Complications of dysphagia include malnutrition, aspiration pneumonia and reduced quality of life (1).

Swallowing is not simply a reflex, but a complex neuromuscular process. It involves nerve pathways between the higher centres of the brain and the brainstem, and connections between the brainstem and the muscles of the lips, tongue, pharynx (throat), larynx (voicebox) and oesophagus (food pipe). As breathing pauses momentarily during swallowing, coordination of swallowing with breathing is also essential to prevent food or liquids from entering the airway.

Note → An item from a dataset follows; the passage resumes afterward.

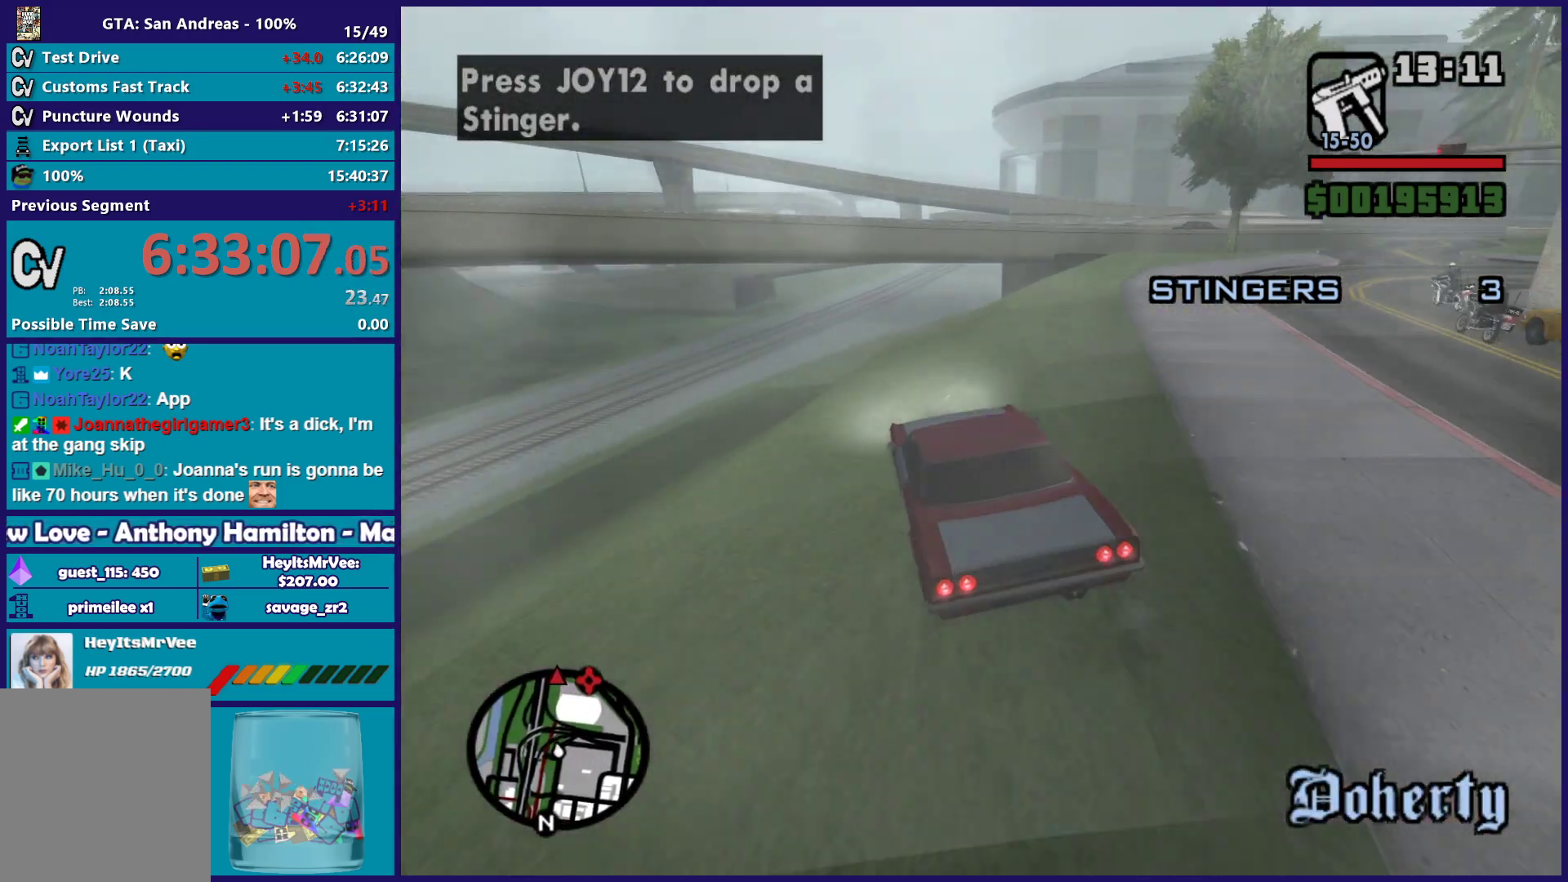
{"buttons": [], "left_stick": "center", "right_stick": "down", "button_events": [[233, "R2", "up"]]}
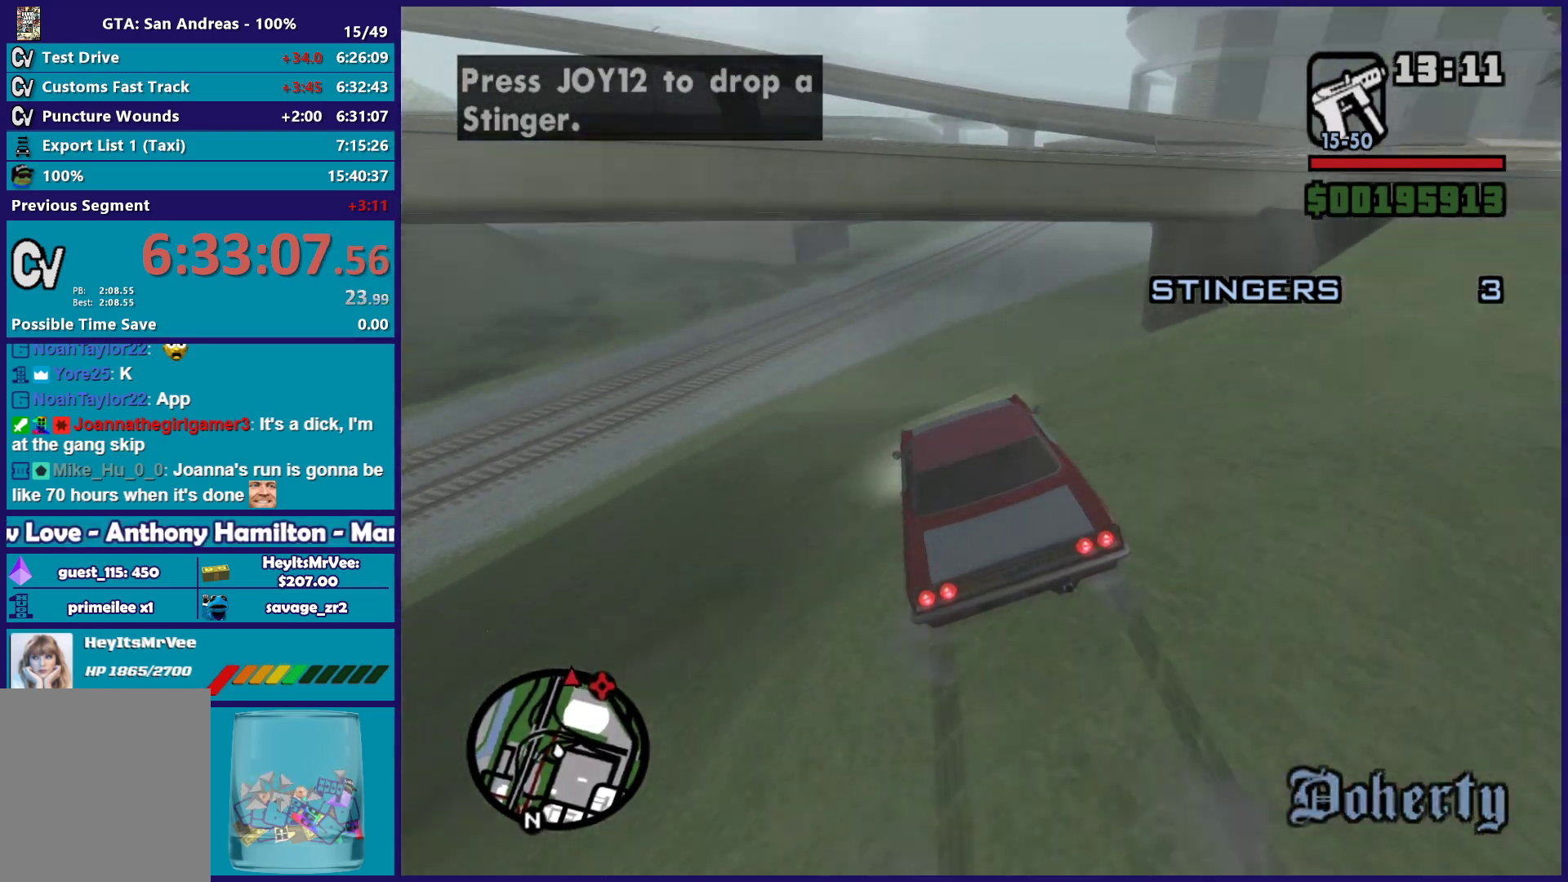
{"buttons": ["R2"], "left_stick": "center", "right_stick": "down", "button_events": [[483, "R2", "down"]]}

Risk factors of dysphagia in the elderly

As we age, the swallowing system may adapt by adjusting movements and coordination of the muscles in the pharynx and larynx to maintain safe swallowing. However, as high as 15% of elderly persons living in the community may present with dysphagia (2). Age, frailty, chronic diseases and impaired function in daily activities have been identified as risk factors (2). Acute and chronic medical conditions affecting the brain, nerves, muscles and structures of the head and neck, respiratory system or cognition may increase the risk of dysphagia in the elderly. These include stroke, Parkinson’s disease, dementia, cancer of the head and neck, and chronic obstructive pulmonary disease (COPD). They may have cumulative effects on physical and swallowing functions in an elderly person. For instance, a survivor of head and neck cancer after radiation treatment at 50 years old, who has a stroke at 70 years old may present with more impaired swallowing than expected from the stroke alone.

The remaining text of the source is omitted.